The good news is that the Strategic Defense Initiative appears to have worked well enough to deter potential enemies from planning to launch orbital missiles. The bad news is, there is a developing alternative to space-based attacks that even the U.S. Navy’s superiority at sea can’t do much about.
The Kremlin has confirmed “some secret data” was accidentally leaked when Russian TV stations broadcast material apparently showing blueprints from a nuclear torpedo, designed to be used against enemy coastal installations.
During President Vladimir Putin’s meeting with military officials in Sochi, where the development of Russia’s military capabilities were being discussed, a number of TV crews were able to capture footage of a paper that was certainly not meant for public viewing.
The presentation slide titled “Ocean Multipurpose System: Status-6” showed some drawings of a new nuclear submarine weapons system. It is apparently designed to bypass NATO radars and any existing missile defense systems, while also causing heavy damage to “important economic facilities” along the enemy’s coastal regions.
The footnote to the slide stated that Status-6 is intended to cause “assured unacceptable damage” to an adversary force.
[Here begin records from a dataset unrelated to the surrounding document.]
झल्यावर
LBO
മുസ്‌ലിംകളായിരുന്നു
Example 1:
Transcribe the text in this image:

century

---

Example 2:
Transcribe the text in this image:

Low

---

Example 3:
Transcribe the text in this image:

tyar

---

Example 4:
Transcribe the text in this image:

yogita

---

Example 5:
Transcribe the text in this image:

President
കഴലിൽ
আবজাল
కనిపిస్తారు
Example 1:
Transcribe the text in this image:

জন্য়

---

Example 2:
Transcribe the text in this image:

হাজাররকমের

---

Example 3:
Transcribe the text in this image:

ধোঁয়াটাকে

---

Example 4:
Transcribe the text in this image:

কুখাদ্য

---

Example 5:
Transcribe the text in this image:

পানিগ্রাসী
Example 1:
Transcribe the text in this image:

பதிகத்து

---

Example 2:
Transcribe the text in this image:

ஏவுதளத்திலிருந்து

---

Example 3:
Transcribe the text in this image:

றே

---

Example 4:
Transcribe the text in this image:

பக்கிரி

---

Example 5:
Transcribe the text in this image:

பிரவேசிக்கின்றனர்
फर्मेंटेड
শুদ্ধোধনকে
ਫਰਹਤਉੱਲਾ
Its detonation “in the area of the enemy coast” would result in “extensive zones of radioactive contamination” that would ensure that the region would not be used for “military, economic, business or other activity” for a “long time.”
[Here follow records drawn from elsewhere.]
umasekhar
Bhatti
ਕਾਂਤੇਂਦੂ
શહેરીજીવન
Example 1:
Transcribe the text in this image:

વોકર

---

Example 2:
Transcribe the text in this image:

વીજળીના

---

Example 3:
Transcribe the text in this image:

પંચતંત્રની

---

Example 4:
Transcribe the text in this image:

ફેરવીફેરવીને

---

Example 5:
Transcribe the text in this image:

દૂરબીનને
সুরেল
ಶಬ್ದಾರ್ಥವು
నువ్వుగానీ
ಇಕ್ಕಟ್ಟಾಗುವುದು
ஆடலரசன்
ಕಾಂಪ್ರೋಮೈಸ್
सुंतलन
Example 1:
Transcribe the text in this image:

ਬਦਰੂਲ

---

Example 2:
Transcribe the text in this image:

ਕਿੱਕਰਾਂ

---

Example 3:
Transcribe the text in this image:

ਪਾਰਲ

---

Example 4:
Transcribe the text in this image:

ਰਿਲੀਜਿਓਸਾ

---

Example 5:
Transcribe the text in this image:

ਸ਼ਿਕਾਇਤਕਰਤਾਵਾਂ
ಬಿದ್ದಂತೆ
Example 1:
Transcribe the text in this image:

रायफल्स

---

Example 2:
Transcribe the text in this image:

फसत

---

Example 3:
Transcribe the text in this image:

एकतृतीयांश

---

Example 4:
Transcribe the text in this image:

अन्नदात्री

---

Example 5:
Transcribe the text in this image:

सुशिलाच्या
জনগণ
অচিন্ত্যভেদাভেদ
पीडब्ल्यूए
According to the blurred information provided in the slide, the system represents a massive torpedo, designated as “self-propelled underwater vehicle,” with a range of up to 10 thousand kilometers and capable of operating at a depth of up to 1,000 meters.
“Accidentally leaked.” Right. Anyhow, this is particularly interesting because we had a submission for Riding the Red Horse vol. 2 that had to be withdrawn due to the fact that it was still under some sort of embargo by the naval service concerned. The torpedoes it described were not so massive, but they were fast and land-launched, and my impression was that they were designed to be used to deny control of the sea in places like the Persian Gulf, particularly around the Strait of Hormuz.
4GW isn’t the only challenge facing the U.S. Armed Forces. The naval dominance enjoyed by the U.S. Navy since the dawn of the aircraft carrier is on the verge of ending, as the combination of aircraft-killing lasers and long-distance, land-launched torpedoes looks likely to render them as vulnerable, and therefore outdated, as battleships in WWII.
And since the United States is a maritime power, the loss of naval superiority necessarily means the loss of its superpower status.